Posto che, amaramente, tutti ci attendevamo l’esito referendario di cui, da stamani, si fa un gran parlare, ritengo che ci siano un paio di riflessioni per allargare il tema un po’ oltre le solite ovvietà.
In primis, ritenere che “la giustizia” sia una questione tecnica per pochi è un argomento che bisogna togliersi dalla testa e dalla bocca: nulla permea la nostra vita umana quanto la giustizia o, meglio ancora, il diritto. Tutto discende e ascende ad esso, in un ordinamento giuridicamente orientato che si definisce, appunto, stato “di diritto”. “Diritto e Giustizia” sono le tasse che paghiamo, i diritti ed i doveri di cui siamo portatori, il diritto ad essere ritenuti -e trattati- tutti allo stesso modo innanzi alla legge, la partecipazione alla vita della Comunità che ci fa essere cittadini e non vassalli. Tutto questo, e molto altro ancora, è “giustizia”.
Ebbene, dire che questo referendum sia stato bistrattato perché i temi erano troppo tecnici è, ancora una volta, voler dare ai cittadini una colpa che invece nasce e si incardina nelle stanze del potere. Dove nulla di reale e’ stato fatto per portare i cittadini al voto.

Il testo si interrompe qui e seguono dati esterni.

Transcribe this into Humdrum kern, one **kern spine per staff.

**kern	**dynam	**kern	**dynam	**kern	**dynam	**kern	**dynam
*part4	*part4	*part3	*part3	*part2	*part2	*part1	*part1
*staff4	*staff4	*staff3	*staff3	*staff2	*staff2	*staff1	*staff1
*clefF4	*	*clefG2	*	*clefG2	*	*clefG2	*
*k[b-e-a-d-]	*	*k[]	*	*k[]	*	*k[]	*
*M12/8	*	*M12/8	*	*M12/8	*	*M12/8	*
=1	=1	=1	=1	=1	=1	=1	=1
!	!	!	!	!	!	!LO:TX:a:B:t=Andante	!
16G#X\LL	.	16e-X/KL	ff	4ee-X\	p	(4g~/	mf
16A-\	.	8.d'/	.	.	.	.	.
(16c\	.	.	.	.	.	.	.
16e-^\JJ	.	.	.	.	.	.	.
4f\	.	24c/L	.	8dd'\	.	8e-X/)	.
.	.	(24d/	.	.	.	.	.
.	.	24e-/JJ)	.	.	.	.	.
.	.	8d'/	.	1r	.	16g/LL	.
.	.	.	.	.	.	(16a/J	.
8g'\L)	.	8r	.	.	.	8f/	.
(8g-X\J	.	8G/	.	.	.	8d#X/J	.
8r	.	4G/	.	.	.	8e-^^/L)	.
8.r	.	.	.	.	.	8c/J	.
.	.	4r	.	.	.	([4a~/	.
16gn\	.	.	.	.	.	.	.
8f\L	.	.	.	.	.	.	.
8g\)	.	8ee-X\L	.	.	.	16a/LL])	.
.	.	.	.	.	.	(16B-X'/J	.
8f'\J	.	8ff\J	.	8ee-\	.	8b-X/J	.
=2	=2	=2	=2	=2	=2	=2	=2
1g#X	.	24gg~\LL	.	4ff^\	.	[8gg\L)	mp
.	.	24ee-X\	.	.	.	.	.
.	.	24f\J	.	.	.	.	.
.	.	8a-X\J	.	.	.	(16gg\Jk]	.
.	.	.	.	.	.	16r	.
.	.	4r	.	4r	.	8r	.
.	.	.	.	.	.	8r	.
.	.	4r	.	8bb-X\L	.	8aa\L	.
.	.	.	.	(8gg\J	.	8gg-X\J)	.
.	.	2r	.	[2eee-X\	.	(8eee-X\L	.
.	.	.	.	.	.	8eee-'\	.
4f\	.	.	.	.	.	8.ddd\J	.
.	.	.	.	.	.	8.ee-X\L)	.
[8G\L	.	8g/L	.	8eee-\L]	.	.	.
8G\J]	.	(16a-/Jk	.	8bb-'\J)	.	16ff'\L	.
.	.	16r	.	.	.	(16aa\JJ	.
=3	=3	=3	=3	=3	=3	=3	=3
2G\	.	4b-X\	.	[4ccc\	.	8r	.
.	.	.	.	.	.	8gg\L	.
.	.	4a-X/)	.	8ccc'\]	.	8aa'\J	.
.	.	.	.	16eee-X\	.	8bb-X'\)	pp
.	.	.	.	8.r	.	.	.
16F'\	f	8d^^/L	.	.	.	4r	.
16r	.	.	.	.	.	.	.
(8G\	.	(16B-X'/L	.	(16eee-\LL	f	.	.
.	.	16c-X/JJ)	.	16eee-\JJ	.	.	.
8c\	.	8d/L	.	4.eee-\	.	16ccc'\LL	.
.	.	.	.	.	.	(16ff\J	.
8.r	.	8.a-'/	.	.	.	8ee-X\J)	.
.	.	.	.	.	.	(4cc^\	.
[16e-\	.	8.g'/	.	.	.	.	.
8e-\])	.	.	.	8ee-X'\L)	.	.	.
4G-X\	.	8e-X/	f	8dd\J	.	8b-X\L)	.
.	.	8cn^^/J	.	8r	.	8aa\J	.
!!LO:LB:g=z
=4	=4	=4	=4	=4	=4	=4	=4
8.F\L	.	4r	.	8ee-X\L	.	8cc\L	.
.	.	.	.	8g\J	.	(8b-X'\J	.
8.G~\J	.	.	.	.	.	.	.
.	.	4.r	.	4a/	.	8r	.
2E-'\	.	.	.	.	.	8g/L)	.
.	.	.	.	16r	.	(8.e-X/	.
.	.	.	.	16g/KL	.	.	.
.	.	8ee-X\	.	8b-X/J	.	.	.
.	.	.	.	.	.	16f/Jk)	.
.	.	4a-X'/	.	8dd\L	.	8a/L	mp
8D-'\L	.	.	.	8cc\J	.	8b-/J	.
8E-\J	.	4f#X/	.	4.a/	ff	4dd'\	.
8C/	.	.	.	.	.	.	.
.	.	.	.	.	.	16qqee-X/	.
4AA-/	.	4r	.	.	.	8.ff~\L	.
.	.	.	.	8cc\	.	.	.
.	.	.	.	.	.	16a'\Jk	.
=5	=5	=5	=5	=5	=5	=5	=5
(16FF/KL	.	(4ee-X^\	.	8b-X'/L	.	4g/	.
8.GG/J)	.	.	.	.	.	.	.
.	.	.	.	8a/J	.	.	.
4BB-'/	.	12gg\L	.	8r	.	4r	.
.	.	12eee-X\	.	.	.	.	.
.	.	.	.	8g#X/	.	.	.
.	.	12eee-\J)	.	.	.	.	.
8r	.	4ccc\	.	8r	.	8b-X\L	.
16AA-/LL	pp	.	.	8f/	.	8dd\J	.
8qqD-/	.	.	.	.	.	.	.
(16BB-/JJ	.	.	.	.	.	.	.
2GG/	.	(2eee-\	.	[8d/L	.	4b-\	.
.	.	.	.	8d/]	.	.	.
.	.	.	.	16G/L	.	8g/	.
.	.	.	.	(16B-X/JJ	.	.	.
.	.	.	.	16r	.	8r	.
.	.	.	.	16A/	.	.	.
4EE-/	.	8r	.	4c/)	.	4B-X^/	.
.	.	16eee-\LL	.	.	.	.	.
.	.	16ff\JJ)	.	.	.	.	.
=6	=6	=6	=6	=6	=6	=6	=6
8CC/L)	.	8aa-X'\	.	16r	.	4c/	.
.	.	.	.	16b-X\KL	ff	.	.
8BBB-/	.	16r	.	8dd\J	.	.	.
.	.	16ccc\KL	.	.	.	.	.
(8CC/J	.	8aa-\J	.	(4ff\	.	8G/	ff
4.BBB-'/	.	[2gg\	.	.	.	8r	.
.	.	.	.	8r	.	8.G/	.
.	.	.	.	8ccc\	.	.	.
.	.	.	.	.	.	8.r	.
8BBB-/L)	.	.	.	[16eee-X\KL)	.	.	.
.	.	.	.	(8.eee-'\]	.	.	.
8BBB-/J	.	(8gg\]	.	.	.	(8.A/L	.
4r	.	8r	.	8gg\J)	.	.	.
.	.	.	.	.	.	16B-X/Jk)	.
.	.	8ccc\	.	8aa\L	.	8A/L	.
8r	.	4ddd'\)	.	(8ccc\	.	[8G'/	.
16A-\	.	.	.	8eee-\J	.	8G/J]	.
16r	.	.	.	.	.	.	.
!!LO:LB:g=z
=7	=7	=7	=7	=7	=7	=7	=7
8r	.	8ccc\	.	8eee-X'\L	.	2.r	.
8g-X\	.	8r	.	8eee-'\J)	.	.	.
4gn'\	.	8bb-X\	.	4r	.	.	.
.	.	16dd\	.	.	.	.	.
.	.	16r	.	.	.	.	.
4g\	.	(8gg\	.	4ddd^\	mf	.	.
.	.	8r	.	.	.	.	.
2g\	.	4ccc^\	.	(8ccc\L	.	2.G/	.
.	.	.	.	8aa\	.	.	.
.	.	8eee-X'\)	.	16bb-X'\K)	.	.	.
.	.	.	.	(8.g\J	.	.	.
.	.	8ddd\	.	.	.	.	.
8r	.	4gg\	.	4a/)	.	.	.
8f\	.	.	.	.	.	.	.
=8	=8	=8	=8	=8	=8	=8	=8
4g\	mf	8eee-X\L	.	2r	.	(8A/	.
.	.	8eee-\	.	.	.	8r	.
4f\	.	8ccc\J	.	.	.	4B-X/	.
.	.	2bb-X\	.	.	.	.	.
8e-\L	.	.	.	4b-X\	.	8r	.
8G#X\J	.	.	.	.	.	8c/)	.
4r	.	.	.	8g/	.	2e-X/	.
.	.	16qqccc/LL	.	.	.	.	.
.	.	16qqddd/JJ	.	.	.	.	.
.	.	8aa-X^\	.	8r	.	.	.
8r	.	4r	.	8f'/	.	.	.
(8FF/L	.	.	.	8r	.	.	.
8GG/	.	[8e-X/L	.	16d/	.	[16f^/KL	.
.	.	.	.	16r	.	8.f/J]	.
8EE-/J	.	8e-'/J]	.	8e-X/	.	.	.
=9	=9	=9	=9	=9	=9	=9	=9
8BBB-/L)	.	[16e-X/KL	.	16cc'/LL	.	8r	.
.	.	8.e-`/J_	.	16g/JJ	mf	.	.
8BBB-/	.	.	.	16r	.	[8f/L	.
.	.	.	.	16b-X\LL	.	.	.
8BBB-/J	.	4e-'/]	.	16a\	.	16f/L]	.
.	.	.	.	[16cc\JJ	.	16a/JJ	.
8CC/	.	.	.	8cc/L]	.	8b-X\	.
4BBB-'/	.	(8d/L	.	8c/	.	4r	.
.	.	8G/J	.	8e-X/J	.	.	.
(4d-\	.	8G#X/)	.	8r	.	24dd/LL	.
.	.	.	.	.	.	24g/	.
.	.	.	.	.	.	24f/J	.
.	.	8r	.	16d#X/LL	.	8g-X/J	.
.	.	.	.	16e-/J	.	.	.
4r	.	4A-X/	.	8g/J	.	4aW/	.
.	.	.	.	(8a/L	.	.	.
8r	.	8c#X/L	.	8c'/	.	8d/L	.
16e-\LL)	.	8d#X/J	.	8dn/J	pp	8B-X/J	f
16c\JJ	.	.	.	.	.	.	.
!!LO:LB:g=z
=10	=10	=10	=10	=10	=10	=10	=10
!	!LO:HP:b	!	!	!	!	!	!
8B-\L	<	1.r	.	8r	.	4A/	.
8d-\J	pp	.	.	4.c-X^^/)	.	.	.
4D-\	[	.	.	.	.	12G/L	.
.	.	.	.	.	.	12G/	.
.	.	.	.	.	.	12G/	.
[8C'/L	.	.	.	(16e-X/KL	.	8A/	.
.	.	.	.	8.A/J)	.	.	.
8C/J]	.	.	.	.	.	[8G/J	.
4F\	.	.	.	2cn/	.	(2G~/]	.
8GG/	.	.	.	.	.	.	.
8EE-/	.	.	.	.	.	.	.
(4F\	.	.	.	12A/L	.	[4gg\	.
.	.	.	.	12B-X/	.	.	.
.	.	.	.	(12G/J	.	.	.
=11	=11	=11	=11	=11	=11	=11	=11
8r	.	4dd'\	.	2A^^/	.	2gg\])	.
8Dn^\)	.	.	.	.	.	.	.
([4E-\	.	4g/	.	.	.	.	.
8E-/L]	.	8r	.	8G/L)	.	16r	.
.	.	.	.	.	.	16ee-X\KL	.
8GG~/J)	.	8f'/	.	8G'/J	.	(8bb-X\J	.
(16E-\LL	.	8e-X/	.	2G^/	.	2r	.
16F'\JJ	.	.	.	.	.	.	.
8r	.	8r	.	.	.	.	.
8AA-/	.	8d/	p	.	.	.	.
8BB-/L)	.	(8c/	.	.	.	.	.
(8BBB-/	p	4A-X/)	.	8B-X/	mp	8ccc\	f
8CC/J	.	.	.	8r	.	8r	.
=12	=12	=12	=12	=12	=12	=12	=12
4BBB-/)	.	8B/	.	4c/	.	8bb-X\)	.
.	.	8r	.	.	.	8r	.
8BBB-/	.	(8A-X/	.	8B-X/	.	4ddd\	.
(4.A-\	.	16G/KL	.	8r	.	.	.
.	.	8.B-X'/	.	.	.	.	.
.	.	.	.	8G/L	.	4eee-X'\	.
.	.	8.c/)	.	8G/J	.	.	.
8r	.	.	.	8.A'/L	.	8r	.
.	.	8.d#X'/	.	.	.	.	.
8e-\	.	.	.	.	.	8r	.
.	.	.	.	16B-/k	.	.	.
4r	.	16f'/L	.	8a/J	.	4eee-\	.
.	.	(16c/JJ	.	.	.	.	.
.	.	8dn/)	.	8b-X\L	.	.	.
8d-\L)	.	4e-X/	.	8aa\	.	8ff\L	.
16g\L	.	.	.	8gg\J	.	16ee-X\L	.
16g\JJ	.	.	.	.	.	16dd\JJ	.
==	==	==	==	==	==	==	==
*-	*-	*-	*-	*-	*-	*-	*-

E dire che di campagne “motivazionali” sui temi che gli stanno a cuore questo Governo se ne intende…
Ciò che salta all’occhio, guardando l’andamento delle serie storiche dei referendum, è che dal 1974 al 1995 i quorum sono stati quasi sempre raggiunti. Dal 1997 in poi, invece, è successo l’esatto opposto.
Era il 1991 quando in occasione del referendum sui voti di preferenza, Bettino Craxi disse: “Andate al mare”. Il suo era un chiaro invito ad astenersi dalla votazione, magari con l’auspicio di mancare il quorum. Un tentativo molto chiacchierato, ma senza grandi risultati. Anche perché in quel referendum l’affluenza fu del 62,5%. Stavolta, invece, la violazione del silenzio elettorale da parte di Repubblica con l’invito a non andare a votare oppure votare no hanno sortito il risultato auspicato.
A ciò si aggiunga che del referendum non si è mai parlato tanto quanto oggi (per lo più peraltro per decretare quello che per molti è un insuccesso della Lega), ma di certo se si fosse voluto raggiungere un risultato diverso i vari talk televisivi invece di parlare continuativamente e continuamente dell’ “unica guerra al mondo” avrebbero potuto dedicare del tempo al dibattito su un tema di così cruciale importanza qual è , appunto, quello della amministrazione della Giustizia. Che invece continua ad essere trattato come certe malattie o quello della sicurezza stradale, temi di cui ci si occupa solo quando la famiglia ha un malato in casa, una persona che ha avuto un incidente, o qualcuno che finisce davanti ad una Corte di Giustizia, appunto.
Nella desolazione generale resistono però piccoli baluardi di democrazia, comunità più partecipi, virtuose o consapevoli (o forse un mix delle tre cose) come -ma di certo non è il solo- il Comune di Cesana Torinese, paese delle nostre Valli olimpiche, che, pur non votando il sindaco, ha raggiunto il 51%. Gli fa da contraltare (ahinoi, da nord a sud le cose spesso cambiano molto, e non si tratta di “razzismo” ma di oggettività) quanto accaduto a Palermo -città in cui peraltro si votava anche il Sindaco- dove la diserzione dei 40/50 scrutatori (temo che un numero reale non si avrà mai) bellamente e biecamente imputata al fatto che la sera ci sarebbe stata la partita (!!!) credo sia invece più da ricercarsi nelle dichiarazioni riportate dai giornali in occasione della visita in città del premier Conte per la campagna elettorale. Senza timore, molti giornali hanno infatti ripreso ciò che la gente affermava acclamando la visita del “caro leader” :“Lui ci da’ da mangiare e noi lo votiamo” facendo un chiaro riferimento al reddito di cittadinanza. Ebbene, è più che palese che quando dal patto con il Leviathano si passa al voto di scambio, quando un Governo non punta più sulla crescita ma sul pagare le persone affinché non facciano nulla, quando delle misure temporanee e di emergenza si trasformano in misure a tempo indeterminato, quando lo stato da sociale diventa assistenziale, quando si torna ad essere vassalli anziché cittadini, la diserzione dalle urne è il minimo che può accadere.